Take the time to do it right

Take the time to do it right

Chances are you’ve heard the slogan. But do you actually know how to Clean, Drain, and Dry your boat?

Texans are flocking to the waters as rising temperatures continue to soar, and families and friends look for ways to get some fresh air and sunshine. While everyone is encouraged to enjoy the fresh air on a boat or personal watercraft, make sure the trip doesn’t include an unexpected visitor. 


Zebra mussels are one of the top concerns for Texas lakes, according to a recent release from the Texas Parks and Wildlife Department. 

These microscopic terrors are found in 30 lakes across five river basins in the Lone Star State as well as in river reaches downstream of infested lakes, according to TPWD. They litter shorelines with sharp shells, impact recreation, harm aquatic life, damage boats and clog water intakes. On top of the harm, the transport of aquatic invasive species can result in legal trouble for boaters. Transporting prohibited invasive species in Texas is illegal and punishable with a fine of up to $500 per violation, according to TPWD.

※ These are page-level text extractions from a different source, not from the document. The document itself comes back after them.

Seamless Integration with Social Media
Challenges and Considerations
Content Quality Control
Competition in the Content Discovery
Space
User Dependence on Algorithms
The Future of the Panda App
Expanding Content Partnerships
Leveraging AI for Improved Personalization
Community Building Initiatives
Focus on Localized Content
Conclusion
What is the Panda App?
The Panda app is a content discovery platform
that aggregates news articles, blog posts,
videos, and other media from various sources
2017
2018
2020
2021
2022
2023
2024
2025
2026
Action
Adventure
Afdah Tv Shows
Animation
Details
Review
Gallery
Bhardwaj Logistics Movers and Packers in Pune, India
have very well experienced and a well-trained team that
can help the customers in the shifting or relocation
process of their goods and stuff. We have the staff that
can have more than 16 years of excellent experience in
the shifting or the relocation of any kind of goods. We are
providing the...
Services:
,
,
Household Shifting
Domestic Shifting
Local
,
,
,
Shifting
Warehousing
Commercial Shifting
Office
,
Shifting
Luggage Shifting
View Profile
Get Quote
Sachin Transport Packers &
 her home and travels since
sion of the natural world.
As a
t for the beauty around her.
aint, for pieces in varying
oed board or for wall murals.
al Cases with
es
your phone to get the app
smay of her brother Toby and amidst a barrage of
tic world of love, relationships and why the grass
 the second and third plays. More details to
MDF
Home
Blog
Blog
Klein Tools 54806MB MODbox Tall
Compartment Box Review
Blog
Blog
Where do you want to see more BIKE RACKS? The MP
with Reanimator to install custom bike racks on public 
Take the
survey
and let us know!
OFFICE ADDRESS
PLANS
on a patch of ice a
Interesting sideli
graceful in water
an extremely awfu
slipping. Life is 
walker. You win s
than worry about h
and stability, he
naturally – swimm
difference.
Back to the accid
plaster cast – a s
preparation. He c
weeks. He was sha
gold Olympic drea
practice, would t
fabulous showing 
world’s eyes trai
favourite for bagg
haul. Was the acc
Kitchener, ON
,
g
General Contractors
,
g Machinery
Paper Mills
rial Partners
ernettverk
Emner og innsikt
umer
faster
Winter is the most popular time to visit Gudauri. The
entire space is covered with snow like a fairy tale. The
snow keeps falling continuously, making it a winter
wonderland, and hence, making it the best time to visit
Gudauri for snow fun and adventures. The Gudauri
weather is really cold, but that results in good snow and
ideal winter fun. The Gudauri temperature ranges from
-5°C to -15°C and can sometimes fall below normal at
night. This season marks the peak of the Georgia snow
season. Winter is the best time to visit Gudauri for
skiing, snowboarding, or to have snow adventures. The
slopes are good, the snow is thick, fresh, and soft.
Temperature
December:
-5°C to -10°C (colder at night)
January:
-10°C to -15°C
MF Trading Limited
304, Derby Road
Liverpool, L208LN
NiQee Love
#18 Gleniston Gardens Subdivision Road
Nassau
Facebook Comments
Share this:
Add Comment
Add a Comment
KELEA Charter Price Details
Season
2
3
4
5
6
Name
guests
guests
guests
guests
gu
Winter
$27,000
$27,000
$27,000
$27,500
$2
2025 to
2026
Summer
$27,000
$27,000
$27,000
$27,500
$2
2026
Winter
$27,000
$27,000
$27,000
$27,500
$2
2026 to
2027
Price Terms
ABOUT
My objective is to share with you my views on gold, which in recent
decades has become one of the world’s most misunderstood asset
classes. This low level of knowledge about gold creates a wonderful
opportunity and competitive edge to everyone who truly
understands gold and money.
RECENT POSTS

“Boaters can help keep zebra mussels and other invasive species from being moved and harming more lakes by taking a few minutes to properly clean, drain and dry boats and equipment before they leave the lake,” said Monica McGarrity, TPWD senior scientist for aquatic invasive species management, in the recent news release. “Taking just a few minutes for these simple steps can make a huge difference in our efforts to protect and preserve Texas lakes for future generations.”

Currently, zebra mussels have not been found in the three Brazos River Authority reservoirs: Possum Kingdom Lake, Lake Limestone and Lake Granbury. However, there are plenty throughout the Brazos River basin. All it takes is a trip between an infested lake and a noninfected lake with an unclean PWC to do irreversible damage.

A small mussel, with a maximum shell size from 3.5 - 4 centimeters, they are known to have caused alarming declines in populations of fish, birds and native mussel species. They can disrupt a city's entire water supply system by colonizing the insides of pipelines and restricting the flow of water, according to Texas Invasives.

So how do you help stop the spread? Clean, Drain, Dry.

•    Clean: Inspect your boat, trailer and gear and remove all plant material, mud and foreign objects. Clean the anchor, anchor line, motor, any fishing gear, everything.

•    Drain: Remove all water from the boat, including the motor, bladders, bilge, livewells and bait buckets. And drain your boat before leaving the ramp. Remove the drain plug before towing to allow the boat to drain completely.

•    Dry: Dry your boat, trailer and everything that’s in it for at least a week. Open all compartments and allow the boat and trailer to dry.

If the boat and trailer cannot be dried for at least a week, wash them with high-pressure, hot soapy water. Adult zebra mussels are able to close their shell and survive out of water for several days.

And don’t forget to dispose of unwanted bait, fish parts, worms, and packing materials, in the trash and not dump them in the water or on land, according to the BoatUS Foundation.

Stay vigilant throughout the process. Invasive species can get stuck on trailers or trapped between the boat and bunks. Zebra mussels can attach to wet-slipped boats that are moved to another lake. 

Boat movements have long been recognized as the primary route for overland transfer of zebra mussels, according to Texas Invasives.
Transport of zebra mussels may occur in all sizes of watercraft, includes kayaks, canoes, and inflatable rafts. 

Female zebra mussels can produce up to one million eggs per summer, according to the Stop Aquatic Hitchhiker! Campaign.


“There’s no doubt that Texans love their lakes,” said John Findeisen, TPWD Brookeland Aquatic Habitat Enhancement team lead in the news release. “But we also need Texans to help protect their lakes, and the best way to do that is by properly cleaning, draining and drying boats and equipment every time they leave the water.”

The following Texas lakes are classified as “infested” with zebra mussels: Austin, Belton, Bridge-port, Canyon, Dean Gilbert, Eagle Mountain, Georgetown, Granger, Lady Bird, Lewisville, Livingston, Lyndon B. Johnson, Marble Falls, Pflugerville, Randell, Ray Roberts, Stillhouse Hollow, Texoma, and Travis, according to Texas Invasives. 

Lakes Dunlap, Fishing Hole, Grapevine, Lavon, McQueeney, O.H. Ivie, Placid, Richland Chambers, Waco, Walter E. Long, and Worth, as well as river reaches downstream on the Colorado, Guadalupe, Lampasas, Leon, Little, Red, and Trinity rivers, are classified as “positive” for zebra mussels. 

Lake Ray Hubbard is classified as “suspect.”